A generator expression in place of the list comprehension would avoid
creating an intermediate list, which would save memory on extremely
large numbers. Not sure without testing how it would compare on small
numbers. For reference, since size here refers to number of digits,
1E8 would be considered tiny.

Also for large numbers, there might be a smarter data structure to use
than just sorting the digits, which is O(n log n). Simplest would
probably just be a 9-element tuple containing the count of each
non-zero digit, which would be only O(n) to build.

>             return (current_array, ''.join(current_array))

You don't seem to be actually using current_array for anything, so why
not just return the string?

>         global _happy_set
>         global _unhappy_set
>
>         current_run         = set()
>         current_array, \
>             current_string  = create_current(n)

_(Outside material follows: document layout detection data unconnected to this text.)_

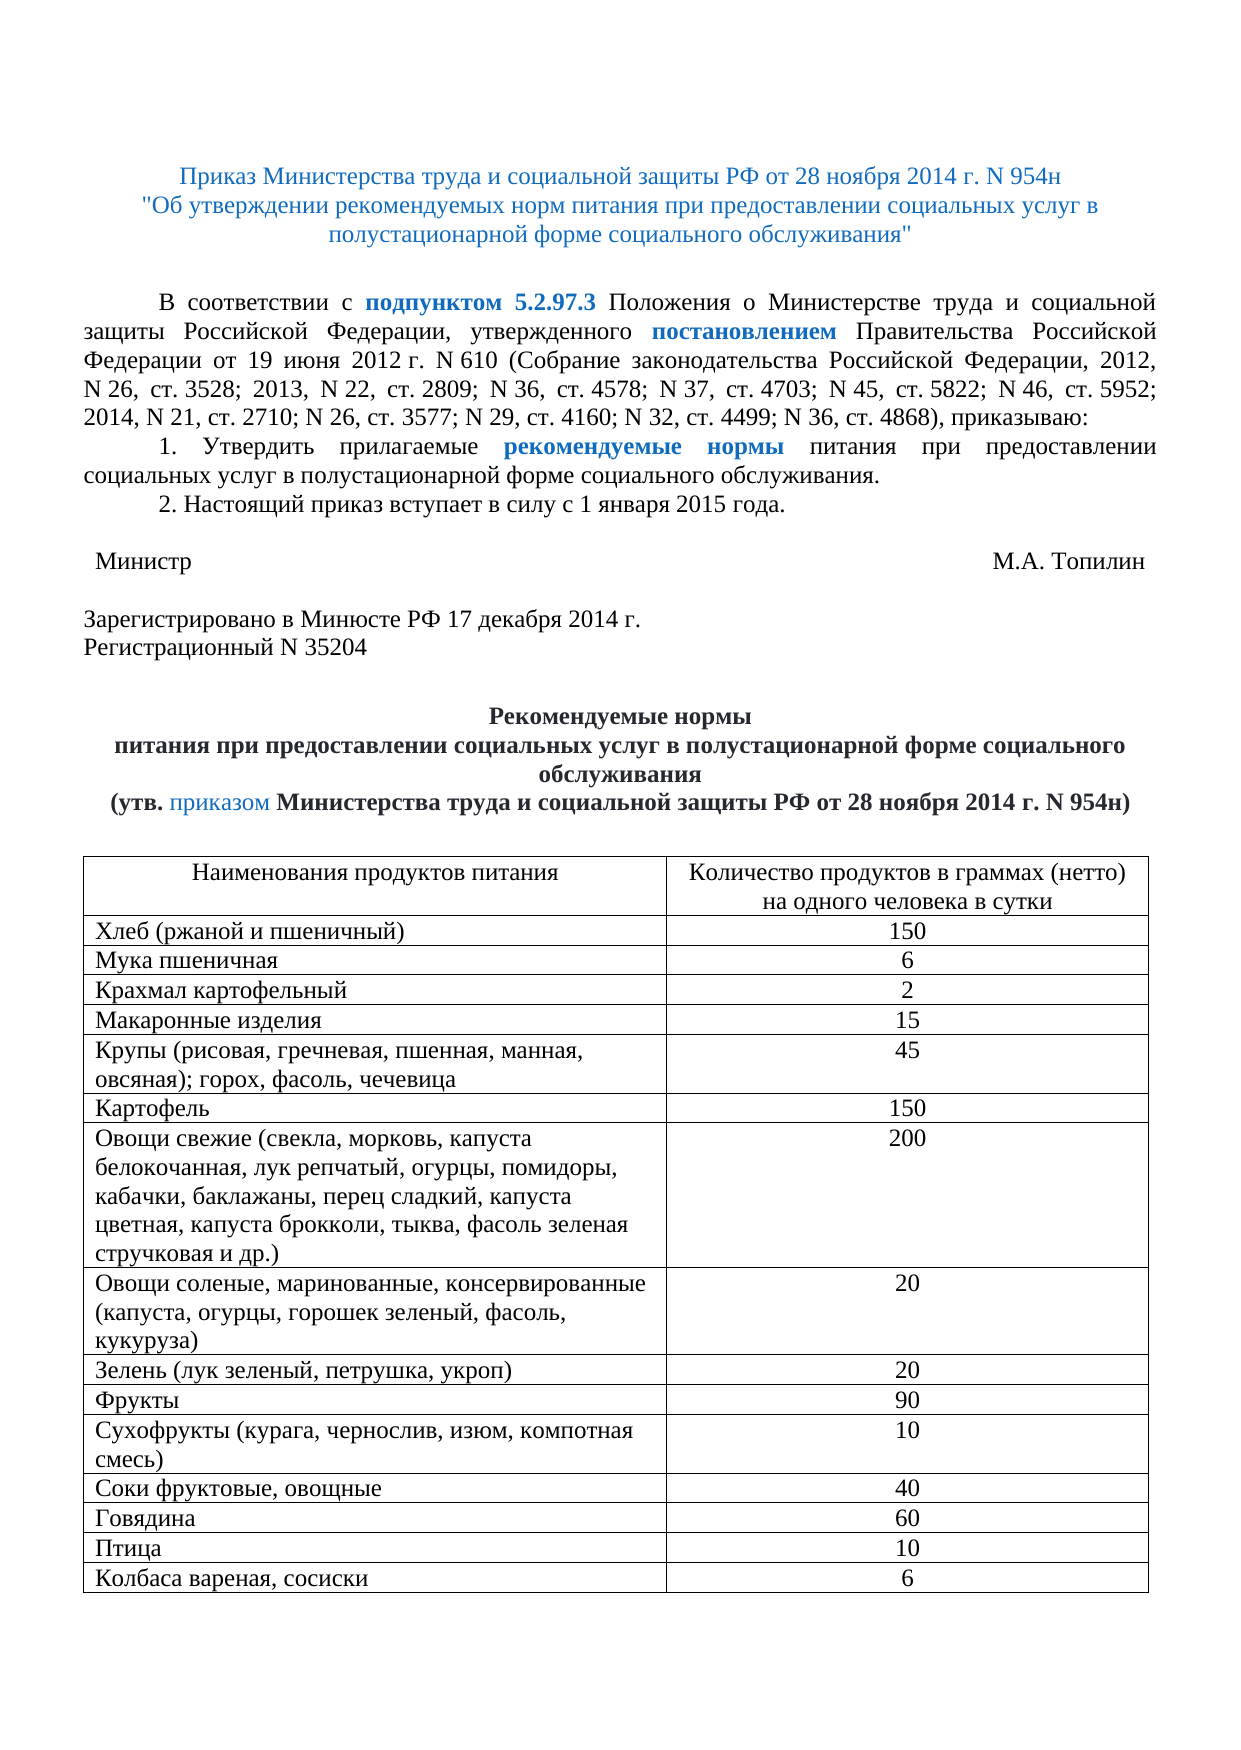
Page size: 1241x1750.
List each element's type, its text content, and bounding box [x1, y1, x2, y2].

table_cell 15 [667, 1005, 1148, 1034]
table_header М.А. Топилин [799, 546, 1156, 575]
table_header Министр [84, 546, 799, 575]
table_cell Зелень (лук зеленый, петрушка, укроп) [84, 1355, 666, 1384]
subtitle Приказ Министерства труда и социальной защиты РФ от 28 ноября 2014 г. N 954н "Об утверждении рекомендуемых норм питания при предоставлении социальных услуг в полустационарной форме социального обслуживания" [83, 161, 1157, 247]
table_cell Овощи свежие (свекла, морковь, капуста белокочанная, лук репчатый, огурцы, помидоры, кабачки, баклажаны, перец сладкий, капуста цветная, капуста брокколи, тыква, фасоль зеленая стручковая и др.) [84, 1123, 666, 1267]
table_cell 200 [667, 1123, 1148, 1267]
table_cell 20 [667, 1355, 1148, 1384]
table_cell Картофель [84, 1094, 666, 1122]
table_cell 150 [667, 1094, 1148, 1122]
table_cell Соки фруктовые, овощные [84, 1474, 666, 1502]
text 2. Настоящий приказ вступает в силу с 1 января 2015 года. [83, 489, 1157, 517]
table_cell 2 [667, 975, 1148, 1004]
table_cell 6 [667, 1563, 1148, 1592]
table_cell 20 [667, 1268, 1148, 1354]
text Зарегистрировано в Минюсте РФ 17 декабря 2014 г. Регистрационный N 35204 [83, 604, 1157, 661]
table_cell 40 [667, 1474, 1148, 1502]
table_header Количество продуктов в граммах (нетто) на одного человека в сутки [667, 857, 1148, 915]
subtitle Рекомендуемые нормы питания при предоставлении социальных услуг в полустационарной форме социального обслуживания (утв. приказом Министерства труда и социальной защиты РФ от 28 ноября 2014 г. N 954н) [83, 701, 1157, 816]
table_cell 45 [667, 1035, 1148, 1092]
table_cell Птица [84, 1533, 666, 1562]
table_cell 10 [667, 1533, 1148, 1562]
table_cell 90 [667, 1385, 1148, 1414]
table_cell Макаронные изделия [84, 1005, 666, 1034]
table_cell 6 [667, 946, 1148, 974]
table_cell Хлеб (ржаной и пшеничный) [84, 916, 666, 944]
text 1. Утвердить прилагаемые рекомендуемые нормы питания при предоставлении социальных услуг в полустационарной форме социального обслуживания. [83, 431, 1157, 489]
table_cell 150 [667, 916, 1148, 944]
table_cell 10 [667, 1415, 1148, 1472]
table_cell Крупы (рисовая, гречневая, пшенная, манная, овсяная); горох, фасоль, чечевица [84, 1035, 666, 1092]
table_header Наименования продуктов питания [84, 857, 666, 915]
table_cell Крахмал картофельный [84, 975, 666, 1004]
table_cell Овощи соленые, маринованные, консервированные (капуста, огурцы, горошек зеленый, фасоль, кукуруза) [84, 1268, 666, 1354]
table_cell Говядина [84, 1503, 666, 1532]
table_cell Фрукты [84, 1385, 666, 1414]
table_cell 60 [667, 1503, 1148, 1532]
table_cell Колбаса вареная, сосиски [84, 1563, 666, 1592]
table_cell Мука пшеничная [84, 946, 666, 974]
text В соответствии с подпунктом 5.2.97.3 Положения о Министерстве труда и социальной защиты Российской Федерации, утвержденного постановлением Правительства Российской Федерации от 19 июня 2012 г. N 610 (Собрание законодательства Российской Федерации, 2012, N 26, ст. 3528; 2013, N 22, ст. 2809; N 36, ст. 4578; N 37, ст. 4703; N 45, ст. 5822; N 46, ст. 5952; 2014, N 21, ст. 2710; N 26, ст. 3577; N 29, ст. 4160; N 32, ст. 4499; N 36, ст. 4868), приказываю: [83, 287, 1157, 431]
table_cell Сухофрукты (курага, чернослив, изюм, компотная смесь) [84, 1415, 666, 1472]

As a stylistic rule, avoid line continuations using \. Prefer using
unclosed parentheses for line continuations, e.g. the above could be
written as:

    (current_array,
     current_string) = create_current(n)

But really, the above is short enough it could just be written on a single line.

Also, I feel like the prefix "current_" is used so much here that it
loses its meaning. All these variable names would be better without
it.

>         if current_string in _happy_set:
>             return True
>         if current_string in _unhappy_set:
>             return False

Instead of two sets, consider using a single _happy_dict with values
True for happy and False for unhappy. Then the above becomes:

    if current_string in _happy_dict:
        return _happy_dict[current_string]

>         while True:
>             current_run.add(current_string)
>             current_array, \
>                 current_string = create_current(sum([int(value) ** 2
>                                                      for value in current_string]))

Since there are only 9 values that get squared, you could precompute
the squares to avoid squaring them over and over again.

>             if current_string in current_run | _unhappy_set:

In case the sets get large it might be better to avoid creating the
union and just do:

    if current_string in current_run or current_string in _unhappy_set:

>                 _unhappy_set |= current_run
>                 return False
>             if current_string in _happy_set:
>                 _happy_set |= current_run
>                 return True